Young, gifted and black

A timely new production of the near-forgotten play “Les Blancs” restores the voice of Lorraine Hansberry, the pioneering 20th-century African-American playwright, to the stage

By Tom Gardner

From Martin Luther King to Huey Newton and Malcolm X: the African-American struggle for equality has never been fought with a single voice. A new production of a near-forgotten play introduces what to many will be a new voice: the African-American playwright Lorraine Hansberry. Her dark, lacerating and loquacious drama “Les Blancs”, which is being staged at the National Theatre in London, offers a sideways look at the tensions of the civil-rights movement. Written shortly before her death in 1965 and first performed in 1970, it is set in a fictional African colony during a bloody nationalist uprising. But it can also be read, today as in the 1960s, as a statement about what was happening back home.

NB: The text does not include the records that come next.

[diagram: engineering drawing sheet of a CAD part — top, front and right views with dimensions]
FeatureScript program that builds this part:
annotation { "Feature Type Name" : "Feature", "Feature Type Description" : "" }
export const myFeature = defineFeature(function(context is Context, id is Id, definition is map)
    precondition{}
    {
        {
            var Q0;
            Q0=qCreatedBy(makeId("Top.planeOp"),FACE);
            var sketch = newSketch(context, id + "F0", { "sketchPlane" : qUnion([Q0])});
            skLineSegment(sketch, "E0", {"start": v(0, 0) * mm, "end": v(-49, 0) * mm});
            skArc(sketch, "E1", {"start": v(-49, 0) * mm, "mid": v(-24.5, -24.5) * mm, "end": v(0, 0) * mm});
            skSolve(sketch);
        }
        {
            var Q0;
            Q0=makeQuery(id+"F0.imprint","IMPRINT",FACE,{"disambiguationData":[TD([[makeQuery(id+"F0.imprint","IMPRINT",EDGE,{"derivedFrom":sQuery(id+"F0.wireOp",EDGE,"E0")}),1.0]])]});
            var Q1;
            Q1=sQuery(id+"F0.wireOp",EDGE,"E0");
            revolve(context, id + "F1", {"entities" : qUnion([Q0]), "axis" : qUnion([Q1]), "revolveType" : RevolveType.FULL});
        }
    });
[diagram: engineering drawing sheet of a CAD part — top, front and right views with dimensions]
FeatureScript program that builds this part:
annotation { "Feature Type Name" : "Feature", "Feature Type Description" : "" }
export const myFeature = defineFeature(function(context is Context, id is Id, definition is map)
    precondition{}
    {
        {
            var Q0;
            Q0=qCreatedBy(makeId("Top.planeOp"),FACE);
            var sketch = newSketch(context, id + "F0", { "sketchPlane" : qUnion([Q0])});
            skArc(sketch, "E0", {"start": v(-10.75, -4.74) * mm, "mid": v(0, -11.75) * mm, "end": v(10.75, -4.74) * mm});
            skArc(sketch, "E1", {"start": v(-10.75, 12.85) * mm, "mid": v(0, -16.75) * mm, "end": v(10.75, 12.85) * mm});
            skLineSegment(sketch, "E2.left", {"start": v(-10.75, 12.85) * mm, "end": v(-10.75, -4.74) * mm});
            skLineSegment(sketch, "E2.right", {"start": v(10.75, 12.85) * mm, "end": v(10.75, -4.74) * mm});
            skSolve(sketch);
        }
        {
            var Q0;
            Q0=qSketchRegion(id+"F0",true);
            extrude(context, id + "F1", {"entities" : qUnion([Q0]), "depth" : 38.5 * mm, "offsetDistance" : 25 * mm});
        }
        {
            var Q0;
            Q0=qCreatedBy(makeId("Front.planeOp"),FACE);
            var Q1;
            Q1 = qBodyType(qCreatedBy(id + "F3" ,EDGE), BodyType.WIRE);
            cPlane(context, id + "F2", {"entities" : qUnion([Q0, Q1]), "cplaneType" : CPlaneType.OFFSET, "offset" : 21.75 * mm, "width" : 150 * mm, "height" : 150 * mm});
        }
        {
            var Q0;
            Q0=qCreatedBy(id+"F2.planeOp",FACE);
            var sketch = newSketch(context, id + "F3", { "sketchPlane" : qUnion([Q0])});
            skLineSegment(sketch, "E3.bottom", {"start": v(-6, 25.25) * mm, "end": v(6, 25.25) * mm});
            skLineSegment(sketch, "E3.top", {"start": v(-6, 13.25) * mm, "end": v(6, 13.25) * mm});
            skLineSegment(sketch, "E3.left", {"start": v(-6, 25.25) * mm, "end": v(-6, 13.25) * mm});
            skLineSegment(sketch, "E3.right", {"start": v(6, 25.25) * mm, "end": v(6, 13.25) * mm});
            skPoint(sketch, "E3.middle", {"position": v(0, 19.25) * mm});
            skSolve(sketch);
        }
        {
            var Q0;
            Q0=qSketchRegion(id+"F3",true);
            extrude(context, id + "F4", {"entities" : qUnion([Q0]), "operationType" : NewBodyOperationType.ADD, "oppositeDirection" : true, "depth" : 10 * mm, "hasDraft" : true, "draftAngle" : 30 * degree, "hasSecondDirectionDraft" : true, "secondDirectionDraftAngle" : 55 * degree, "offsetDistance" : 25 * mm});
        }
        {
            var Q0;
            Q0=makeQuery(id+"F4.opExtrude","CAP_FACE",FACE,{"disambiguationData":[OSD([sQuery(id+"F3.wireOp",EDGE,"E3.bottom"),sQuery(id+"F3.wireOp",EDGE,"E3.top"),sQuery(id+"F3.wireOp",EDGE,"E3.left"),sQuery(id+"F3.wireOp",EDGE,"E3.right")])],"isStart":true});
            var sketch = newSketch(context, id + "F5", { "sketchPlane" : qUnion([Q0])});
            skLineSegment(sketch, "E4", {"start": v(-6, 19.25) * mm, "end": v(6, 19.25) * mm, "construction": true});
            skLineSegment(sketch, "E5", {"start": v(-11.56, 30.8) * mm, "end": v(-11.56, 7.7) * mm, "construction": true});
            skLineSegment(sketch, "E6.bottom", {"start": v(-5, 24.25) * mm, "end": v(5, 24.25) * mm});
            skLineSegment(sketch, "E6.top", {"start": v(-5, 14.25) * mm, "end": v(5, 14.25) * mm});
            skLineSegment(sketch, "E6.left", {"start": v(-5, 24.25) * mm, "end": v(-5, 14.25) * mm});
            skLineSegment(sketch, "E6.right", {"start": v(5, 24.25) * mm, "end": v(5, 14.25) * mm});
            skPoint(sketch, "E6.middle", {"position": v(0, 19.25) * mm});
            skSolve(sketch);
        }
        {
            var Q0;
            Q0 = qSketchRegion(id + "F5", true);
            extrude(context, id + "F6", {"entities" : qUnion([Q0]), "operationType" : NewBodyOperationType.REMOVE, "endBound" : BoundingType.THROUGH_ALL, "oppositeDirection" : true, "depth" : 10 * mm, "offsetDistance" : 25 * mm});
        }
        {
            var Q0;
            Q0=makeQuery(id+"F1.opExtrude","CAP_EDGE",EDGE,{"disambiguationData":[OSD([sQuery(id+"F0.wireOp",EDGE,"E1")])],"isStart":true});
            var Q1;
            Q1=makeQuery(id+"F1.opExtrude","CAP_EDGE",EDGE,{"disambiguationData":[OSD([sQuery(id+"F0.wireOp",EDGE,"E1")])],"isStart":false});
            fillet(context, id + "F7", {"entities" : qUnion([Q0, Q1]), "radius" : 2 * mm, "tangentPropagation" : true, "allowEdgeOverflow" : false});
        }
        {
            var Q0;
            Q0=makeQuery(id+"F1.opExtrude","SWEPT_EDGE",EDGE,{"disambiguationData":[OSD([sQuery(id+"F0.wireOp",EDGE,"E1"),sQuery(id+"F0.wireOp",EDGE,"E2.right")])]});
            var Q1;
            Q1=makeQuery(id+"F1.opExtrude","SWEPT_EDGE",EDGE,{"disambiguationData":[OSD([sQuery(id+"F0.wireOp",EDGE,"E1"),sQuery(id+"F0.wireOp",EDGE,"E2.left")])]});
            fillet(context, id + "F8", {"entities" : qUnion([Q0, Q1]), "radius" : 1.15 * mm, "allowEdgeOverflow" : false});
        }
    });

Were Hansberry alive today, she might well have been a member of Black Lives Matter, the contemporary civil-rights movement notable for its female leadership and feminist thrust – a far cry from the hypermasculine Black Power of her day. She was the first African-American woman to have a play staged on Broadway, in 1959, with “A Raisin in the Sun”, a ground-breaking drama about a black family set in simmering postwar Chicago that echoed her family’s experience of informal segregation there. It prompted her friend James Baldwin, the African-American novelist and intellectual, to declare that she had managed to “put more of the truth of black people’s lives on the stage than any other playwright in the entire history of theatre.” She became the youngest winner of the New York Critics’ Play of the Year award, at the age of 29.